Users also frequently play the role of content monitors, reporting content to the platform for moderation to occur (Gillespie, 2018). Many platforms, including Reddit, contain communities which self-moderate, with volunteer moderators regulating content based on community-defined rules. Platforms also rely on the labour of users themselves in order to moderate content (Matias, 2019). Facebook, for example, has created an independent fact-checking unit (Facebook, 2020), while Twitter made headlines by fact-checking a Tweet from President Donald Trump (BBC News, 2020). In addition to this, many platforms have begun to engage in fact-checking processes in order to stop the spread of disinformation. As noted already, many platforms have become more active in deleting hateful content and banning or suspending the profiles of far-right speakers. In doing so, in addition to the content policies identified above, Reddit has also implemented a unique approach to dealing with hateful content on the platform, that is the quarantine function.Ĭontent moderation from large digital platforms, in particular in regards to hateful material, comprises an array of different techniques (Gillespie, 2018). Reddit has faced dueling pressures from a user base, which finds Reddit’s anything goes approach as core to the platform’s appeal, versus other users who increasingly wish to constrain much of the more extreme material on the site (Massanari, 2015).
#Sites like reddit stating with a free
Reddit has frequently found itself in an uncomfortable position, straddling a fine line between maintaining a culture of free speech, while at the same time not allowing the flourishing of violence and hateful material (Copland, 2018). Reddit’s argument, that it was a free speech site that would not intervene, has slowly come undone. Since 2012 Reddit has slowly changed its content policies, including banning: any suggestive or sexual content featuring minors (u/reddit, 2012) the sharing of nude photos without the subject’s consent (u/kn0thing, 2015 1) attacks and harassment of individuals (u/5days et al., 2015) the incitement of violence (u/landoflobsters, 2017) and attacks and harassment of broad social groups (u/landoflobsters, 2019).

However, under increasing pressure from its users, advertisers, lawmakers and the general public in recent years Reddit has slowly begun to shift this approach (Copland and Davis, 2020). We’re a free speech site with very few exceptions (mostly personal info) and having to stomach occasional troll reddit (sic) like /r/picsofdeadkids or morally questionable reddits like /r/jailbait are part of the price of free speech on a site like this. In 2011 for example the former general manager of Reddit, Erik Martin, addressed growing controversies over hateful content, stating: Built upon a reputation of being a bastion of free speech (Ohanian, 2013), Reddit has historically resisted censoring its users, despite the prominence of racist, misogynistic, homophobic and explicitly violent material on the platform (for examples, see Massanari, 2015, 2017 Salter, 2018 Farrell, Fernandez, Novotny, and Harith, 2019). In 2020 a number of platforms even began regulating material from President Donald Trump, with Twitter placing fact-checks and warnings on some of his tweets and the platform Twitch temporarily suspending his account (Copland and Davis, 2020).Īs one of the largest digital platforms in the world, Reddit has not been immune from this pressure. In 2018 for example, a number of large social media companies banned the high-profile conspiracy theorist Alex Jones and his platform InfoWars from their platforms (Hern, 2018), while in 2019 the web infrastructure company Cloudflare deplatformed the controversial site 8chan (Prince, 2019). This has occurred in particular through banning and restricting users and channels (Marantz, 2019).

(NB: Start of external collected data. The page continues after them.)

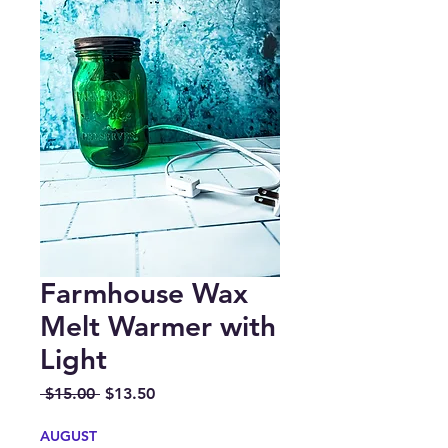
Farmhouse Wax
Melt Warmer with
Light
Regular
Sale
 $15.00 
$13.50
Price
Price
AUGUST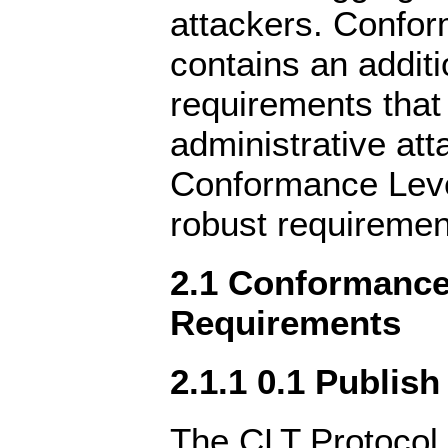
attackers. Confo
contains an additi
requirements that
administrative att
Conformance Leve
robust requiremen
2.1 Conformance 
Requirements
2.1.1 0.1 Publish
The CLT Protocol 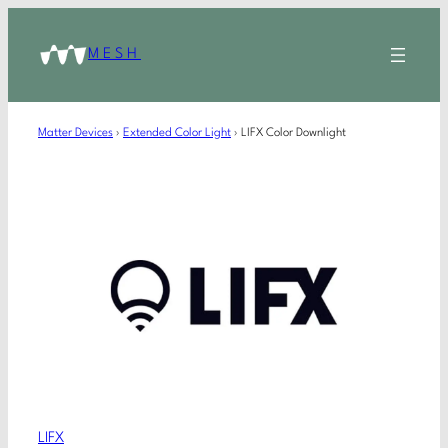
MESH
Matter Devices
›
Extended Color Light
›
LIFX Color Downlight
LIFX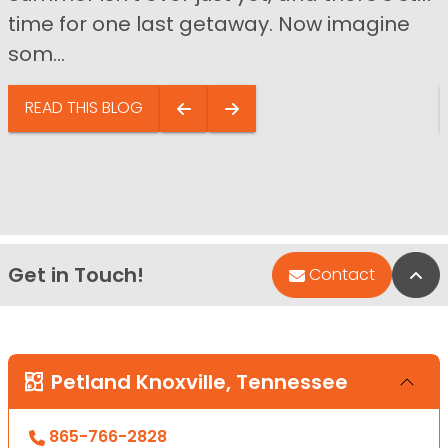
time for one last getaway. Now imagine
som...
READ THIS BLOG
Get in Touch!
Bac
Contact
Petland Knoxville, Tennessee
865-766-2828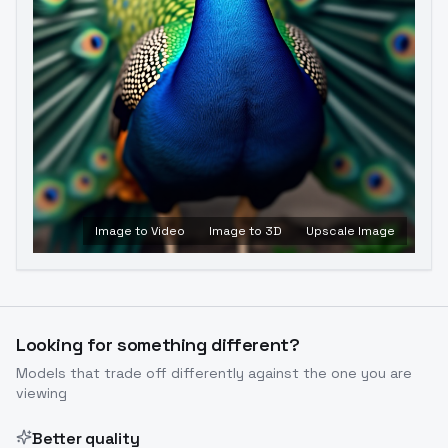
Image to Video
Image to 3D
Upscale Image
Looking for something different?
Models that trade off differently against the one you are
viewing
Better quality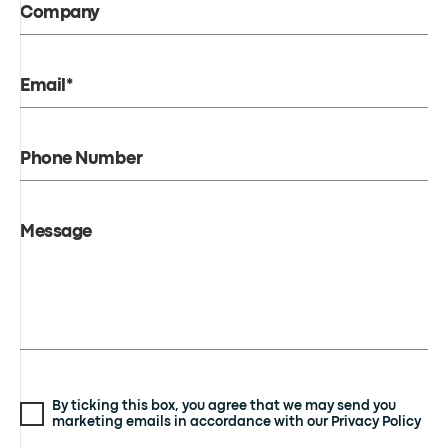
Company
Email*
Phone Number
Message
By ticking this box, you agree that we may send you
marketing emails in accordance with our Privacy Policy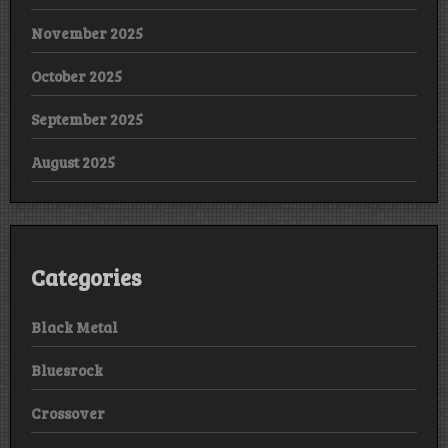
November 2025
October 2025
September 2025
August 2025
Categories
Black Metal
Bluesrock
Crossover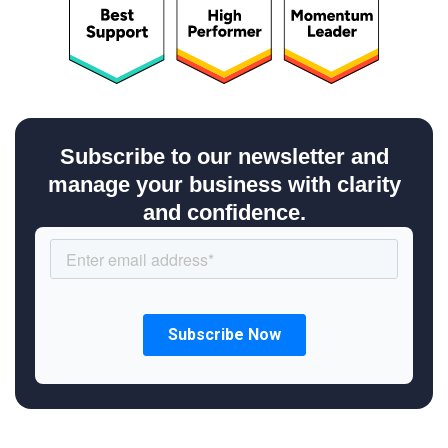
Subscribe to our newsletter and
manage your business with clarity
and confidence.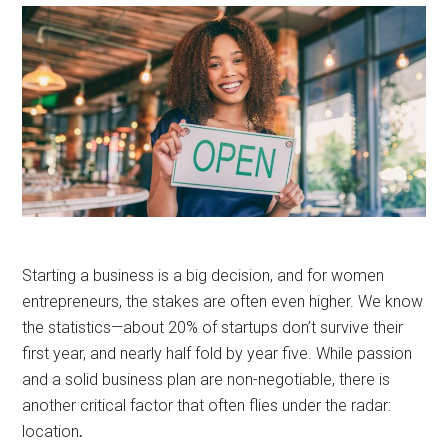
Starting a business is a big decision, and for women
entrepreneurs, the stakes are often even higher. We know
the statistics—about 20% of startups don’t survive their
first year, and nearly half fold by year five. While passion
and a solid business plan are non-negotiable, there is
another critical factor that often flies under the radar:
location
.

In recent years, in response to increasing pressure from the public, lawmakers and advertisers, many large social media companies have given up much of their free speech rhetoric and have become more active in regulating abusive, misogynistic, racist and homophobic language on their platforms. While social media companies position themselves as platforms which offer unlimited potential of free expression (Gillespie, 2010), these same sites have always engaged in some form of content moderation (Marantz, 2019). This paper is part of Trust in the system, a special issue of Internet Policy Review guest-edited by Péter Mezei and Andreea Verteş-Olteanu.Ĭontent moderation is an integral part of the political economy of large social media platforms (Gillespie, 2018).